Welcome, new KI professors!
Earlier today, I had the honour of congratulating Karolinska Institutet’s new professors in connection with the 2018 installation ceremony. Part of the text below is from my welcome speech, in which I emphasized that “you have reached the highest academic position at KI, and you have done so with a dedication to improve the health and well-being of humankind”.

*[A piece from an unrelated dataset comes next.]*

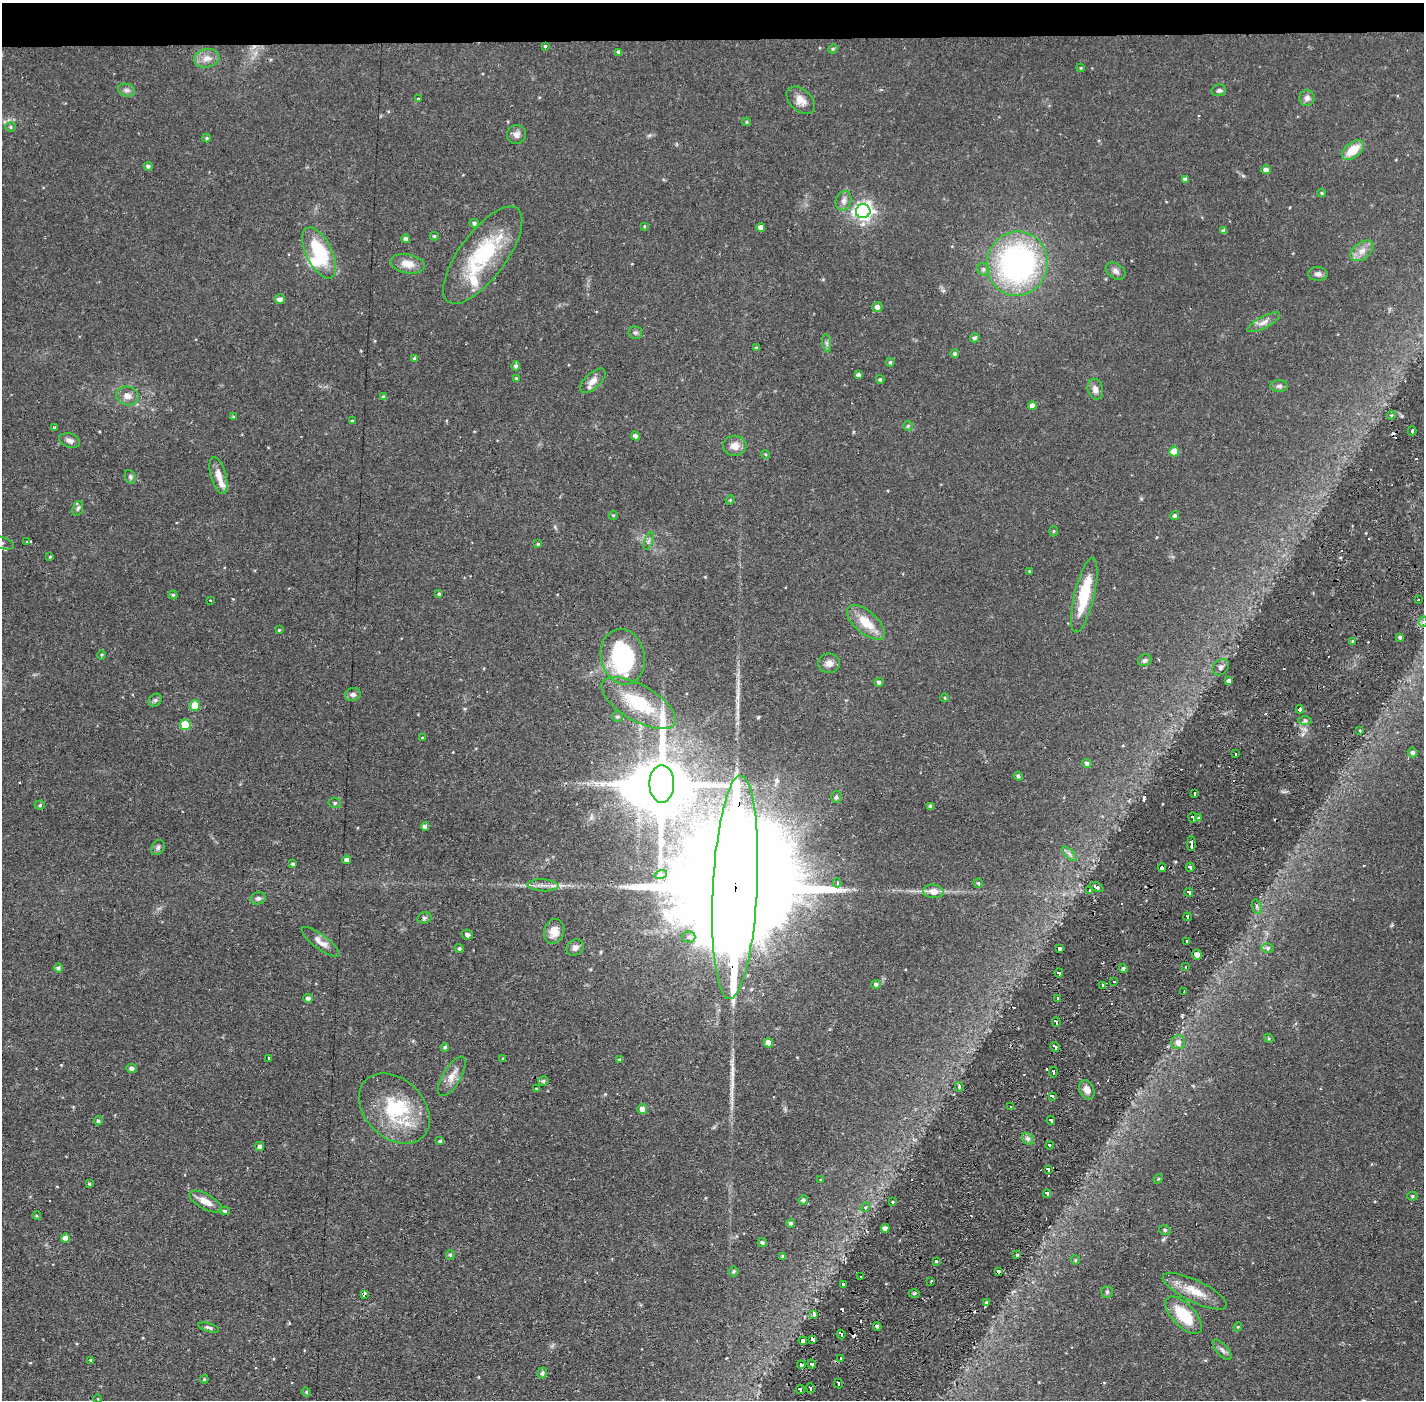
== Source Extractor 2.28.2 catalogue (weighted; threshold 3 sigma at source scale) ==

For such is the dedication of the Karolinska Institutet. Our brand new vision statement reads as follows:
We – Karolinska Institutet – are advancing knowledge about life and strive towards better health for all
The first part of this vision statement – we are advancing knowledge about life – refers to the basic research that has brought Karolinska Institutet to world wide fame. The second part states in no uncertain terms that the overriding goal of all our activities – our research, education, innovation, and public outreach – is to promote health. We are dedicated to promote health for all – across geographical boundaries, and across generations. Indeed, embedded in this small word all lies a responsibility for the world at large and for generations not yet born. As a university we must work for an equitable and sustainable health care system, not only in the Stockholm region, not only in Sweden, but worldwide. I am confident that KI’s new professors share this view.
Many challenges
Challenges are many and profound. One example: about two-thirds of the world’s population – 5 billion people – have no access to safe, affordable surgical and anesthesia care when needed. We live in a world with stark inequality when it comes to health and health care. In my capacity as chair of the Lancet Commission on Global Governance for Health I have seen this inequality at close range. I have seen how inequalities are propagated and deepened by decisions in arenas outside of the health care system. But I have also seen how new ways of thinking and novel technological solutions can bring new hope to people in resource poor settings.
Challenges are complex. UN’s agenda 2030 with its Sustainable Development Goals highlights this complexity. Health is a factor in most of the 17 Sustainable Development Goals and is coupled to topics as diverse as climate, poverty, and institutional quality and integrity. This broad understanding of health must permeate our education as well as our research. This is exactly why we have chosen 2030 as the time horizon for our new strategy. Our Strategy 2030 will be inspired, challenged and energized by UN´s Agenda 2030.
Huge potential
KI has a huge potential to help tackle the challenges incorporated in the Sustainable Development Goals. Our new infrastructure and new buildings provide an excellent platform for basic, translational, and clinical research. When it comes to public health KI was ranked as number 5 in the world by the most recent Academic Ranking of World Universities.
KI’s new professors are entering a university in transformation. We are developing a new strategy plan, and we are creating a new organizational structure that will be operative as of January next year. And in the course of 2018, 60 percent of Karolinska Institutet’s personnel and approximately 80 percent of our experimental research will have moved into new buildings – Alfred Nobels Allé 8 (ANA 8) and NEO in Flemingsberg, as well as Bioclinicum, Biomedicum and Comparative Medicine in Solna. In addition to being a world-class research environment for the recruitment of excellent scientists, we provide venues for interaction between basic and clinical science and with the Karolinska University Hospital, Södersjukhuset and Danderyds Sjukhus. With new buildings and infrastructure, excellent biobanks and health registries, and through close cooperation with other universities and Stockholm County, I see few regions in the world that surpass ours when it comes to prospects of providing new breakthroughs in medicine and health sciences.
Role models
You, our new professors, are role models and as such you must strive to create a professional environment that invites contrasting ideas and opinions and accepts criticism where criticism is due. We must never lose our ethical compass and never, ever compromise on what is right and wrong. Medicine is, after all, first and foremost about human beings. You need to instill in our students the ability to see each patient as a whole person – a complex and unique individual with a wide set of skills and roles in life. You need to look for the synergies between research and teaching. These synergies are many and they are profound.